> **Вопросы**
a. Кто и в каком году поставил диагноз на основании рентгеновских снимков 1912 года, согласно отрывку о санаторном лечении Кати Манн?
b. Повторите без изменений фрагмент отрывка о санаторном лечении Кати Манн: начните со слов «Слава богу, что» и закончите словами «отдых в Эбенхаузене.».

> **Отрывок для чтения**
Слава богу, что в тот памятный день 11 марта, когда мать и дочь впервые поднимались из долины «к тем, кто находился наверху», никто и не подозревал, что тридцатилетней Кате придется еще трижды за предстоящие двадцать шесть месяцев покидать семью. За время с марта 1912 года по май 1914 Катя Манн провела в санаториях в общем и целом почти год (за Давосом в ноябре последовал Меран, а еще через полгода — Ароса), но в этот список еще не входят поездки с родителями в Силс-Мариа и отдых в Эбенхаузене.
Оглядываясь назад, на проведенное в горах время, Катя Манн не исключает, что, не будь у родителей денег на санаторное лечение, «история» с болезнью «могла бы закончиться сама по себе». Но в то время в моде был такой «обычай»: «Если у тебя есть средства, то ты можешь поехать подлечиться в Давос или Аросу». Эти строки относятся к той поре, когда она уже знала диагноз, поставленный Кристианом Вирховом в 1970 году на основании рентгеновских снимков от 1912 года. На этих вполне хорошо сохранившихся снимках «даже при самом придирчивом их изучении не было обнаружено ничего, что говорило бы в пользу явного туберкулеза». Об ошибочности прежнего диагноза, — что, кстати, тоже интересно, ибо многие сцены и сюжетные линии романа «Волшебная гора» зиждутся на заблуждениях медиков, — стареющая дама даже спустя много лет и слышать не желала. «Я действительно была не вполне здорова, — писала она врачу, — один тяжелый бронхит переходил в другой, постоянно держалась температура, и я худела. Фридрих Мюллер настоятельно рекомендовал мне Давос, а профессор Ромберг (год спустя) — Аросу. После этого какое-то время я чувствовала себя неплохо, однако после рождения двух младших детей — они родились один за другим, — которых я так же, как и четверых старших, вскармливала грудью, у меня возникла бронхопневмония с высокой температурой, и я опять поехала в Аросу».

[Фрагменты набора данных]
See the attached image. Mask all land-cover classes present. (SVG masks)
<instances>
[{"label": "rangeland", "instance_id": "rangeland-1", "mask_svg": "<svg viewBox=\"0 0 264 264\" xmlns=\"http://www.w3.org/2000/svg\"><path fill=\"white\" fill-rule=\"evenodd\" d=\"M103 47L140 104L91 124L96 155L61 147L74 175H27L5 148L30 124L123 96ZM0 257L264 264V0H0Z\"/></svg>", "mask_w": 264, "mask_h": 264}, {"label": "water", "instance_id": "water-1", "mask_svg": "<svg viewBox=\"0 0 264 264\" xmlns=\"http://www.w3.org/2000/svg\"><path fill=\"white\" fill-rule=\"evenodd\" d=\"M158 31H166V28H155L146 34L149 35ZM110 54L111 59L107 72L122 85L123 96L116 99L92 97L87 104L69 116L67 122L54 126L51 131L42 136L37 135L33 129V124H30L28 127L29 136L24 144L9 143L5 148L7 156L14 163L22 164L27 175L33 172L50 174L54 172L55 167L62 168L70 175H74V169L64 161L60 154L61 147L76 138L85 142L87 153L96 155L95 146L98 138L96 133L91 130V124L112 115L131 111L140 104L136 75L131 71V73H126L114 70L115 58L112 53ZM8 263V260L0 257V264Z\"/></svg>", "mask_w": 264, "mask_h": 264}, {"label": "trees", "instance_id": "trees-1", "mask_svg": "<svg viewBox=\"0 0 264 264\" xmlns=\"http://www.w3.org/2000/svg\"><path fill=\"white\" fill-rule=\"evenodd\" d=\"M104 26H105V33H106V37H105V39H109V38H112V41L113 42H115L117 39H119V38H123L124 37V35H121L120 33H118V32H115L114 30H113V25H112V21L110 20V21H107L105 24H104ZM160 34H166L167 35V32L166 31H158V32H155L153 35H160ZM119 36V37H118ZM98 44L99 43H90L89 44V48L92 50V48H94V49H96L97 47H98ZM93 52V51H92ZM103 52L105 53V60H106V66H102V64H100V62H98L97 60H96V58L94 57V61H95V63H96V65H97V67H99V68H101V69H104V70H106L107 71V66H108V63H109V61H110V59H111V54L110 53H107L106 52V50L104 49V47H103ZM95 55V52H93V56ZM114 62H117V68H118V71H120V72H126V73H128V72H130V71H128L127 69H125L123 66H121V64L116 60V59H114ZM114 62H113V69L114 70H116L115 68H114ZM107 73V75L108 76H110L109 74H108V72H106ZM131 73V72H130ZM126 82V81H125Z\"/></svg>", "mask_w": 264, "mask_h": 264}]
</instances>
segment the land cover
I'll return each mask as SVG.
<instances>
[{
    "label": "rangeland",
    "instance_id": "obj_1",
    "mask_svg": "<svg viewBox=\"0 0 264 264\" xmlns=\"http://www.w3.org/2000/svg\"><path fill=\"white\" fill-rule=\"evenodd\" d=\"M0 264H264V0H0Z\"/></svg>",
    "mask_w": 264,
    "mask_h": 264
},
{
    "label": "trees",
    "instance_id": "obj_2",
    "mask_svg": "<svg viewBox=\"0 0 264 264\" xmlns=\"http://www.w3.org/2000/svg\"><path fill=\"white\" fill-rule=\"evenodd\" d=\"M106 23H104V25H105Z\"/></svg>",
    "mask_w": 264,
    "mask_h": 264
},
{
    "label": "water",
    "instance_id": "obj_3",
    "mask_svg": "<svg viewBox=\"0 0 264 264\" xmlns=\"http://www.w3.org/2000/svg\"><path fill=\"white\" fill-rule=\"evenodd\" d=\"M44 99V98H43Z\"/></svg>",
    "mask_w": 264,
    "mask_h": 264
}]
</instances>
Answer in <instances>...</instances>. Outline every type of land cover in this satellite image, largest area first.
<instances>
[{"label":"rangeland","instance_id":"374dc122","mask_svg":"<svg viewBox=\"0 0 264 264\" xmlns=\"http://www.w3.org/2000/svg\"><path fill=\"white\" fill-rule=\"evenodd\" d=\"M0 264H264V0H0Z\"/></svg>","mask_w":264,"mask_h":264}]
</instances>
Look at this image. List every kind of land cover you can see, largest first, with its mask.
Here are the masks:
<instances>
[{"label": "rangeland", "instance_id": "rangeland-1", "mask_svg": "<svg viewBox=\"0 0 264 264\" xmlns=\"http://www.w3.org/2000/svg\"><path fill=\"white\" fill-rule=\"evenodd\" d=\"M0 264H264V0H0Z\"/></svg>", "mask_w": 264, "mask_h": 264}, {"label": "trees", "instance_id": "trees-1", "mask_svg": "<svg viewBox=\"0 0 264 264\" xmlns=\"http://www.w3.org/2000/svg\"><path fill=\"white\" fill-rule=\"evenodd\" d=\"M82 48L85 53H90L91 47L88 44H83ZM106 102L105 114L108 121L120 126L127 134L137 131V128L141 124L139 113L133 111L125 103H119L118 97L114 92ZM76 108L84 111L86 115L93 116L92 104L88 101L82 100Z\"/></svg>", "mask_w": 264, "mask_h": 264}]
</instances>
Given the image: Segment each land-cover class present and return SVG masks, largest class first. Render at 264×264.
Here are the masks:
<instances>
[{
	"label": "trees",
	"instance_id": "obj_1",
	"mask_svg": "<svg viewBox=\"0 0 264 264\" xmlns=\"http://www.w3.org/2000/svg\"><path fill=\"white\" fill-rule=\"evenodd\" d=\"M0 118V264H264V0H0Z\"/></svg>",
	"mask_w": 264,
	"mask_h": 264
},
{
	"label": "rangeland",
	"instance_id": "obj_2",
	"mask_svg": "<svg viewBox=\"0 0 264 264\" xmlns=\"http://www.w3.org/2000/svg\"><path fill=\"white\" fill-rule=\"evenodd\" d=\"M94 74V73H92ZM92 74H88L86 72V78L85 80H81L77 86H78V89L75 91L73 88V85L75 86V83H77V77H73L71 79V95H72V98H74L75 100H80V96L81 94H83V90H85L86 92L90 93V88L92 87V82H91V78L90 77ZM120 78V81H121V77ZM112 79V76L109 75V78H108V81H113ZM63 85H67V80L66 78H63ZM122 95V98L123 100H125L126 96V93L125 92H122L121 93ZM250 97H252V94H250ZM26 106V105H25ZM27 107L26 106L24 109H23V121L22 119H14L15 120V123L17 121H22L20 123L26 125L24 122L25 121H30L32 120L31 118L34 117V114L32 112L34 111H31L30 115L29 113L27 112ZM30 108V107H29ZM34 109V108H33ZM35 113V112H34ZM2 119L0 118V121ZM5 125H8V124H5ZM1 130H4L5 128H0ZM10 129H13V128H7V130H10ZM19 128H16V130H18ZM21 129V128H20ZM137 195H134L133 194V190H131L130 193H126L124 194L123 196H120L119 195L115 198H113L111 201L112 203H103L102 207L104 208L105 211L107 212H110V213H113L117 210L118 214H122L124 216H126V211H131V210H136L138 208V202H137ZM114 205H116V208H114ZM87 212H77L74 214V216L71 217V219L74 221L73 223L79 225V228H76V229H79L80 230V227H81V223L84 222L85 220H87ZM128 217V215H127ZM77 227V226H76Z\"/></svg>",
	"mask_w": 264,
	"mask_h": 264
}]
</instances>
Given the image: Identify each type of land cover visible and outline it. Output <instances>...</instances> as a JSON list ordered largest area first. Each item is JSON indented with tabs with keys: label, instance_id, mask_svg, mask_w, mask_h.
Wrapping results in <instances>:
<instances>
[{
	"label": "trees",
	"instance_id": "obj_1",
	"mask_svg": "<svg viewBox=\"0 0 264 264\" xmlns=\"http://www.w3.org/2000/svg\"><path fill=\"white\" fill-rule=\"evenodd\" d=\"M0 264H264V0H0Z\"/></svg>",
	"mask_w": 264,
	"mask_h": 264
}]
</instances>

> **Ответы к упражнению**
a. Кристиан Вирхов, в 1970 году.

b.
Слава богу, что в тот памятный день 11 марта, когда мать и дочь впервые поднимались из долины «к тем, кто находился наверху», никто и не подозревал, что тридцатилетней Кате придется еще трижды за предстоящие двадцать шесть месяцев покидать семью. За время с марта 1912 года по май 1914 Катя Манн провела в санаториях в общем и целом почти год (за Давосом в ноябре последовал Меран, а еще через полгода — Ароса), но в этот список еще не входят поездки с родителями в Силс-Мариа и отдых в Эбенхаузене.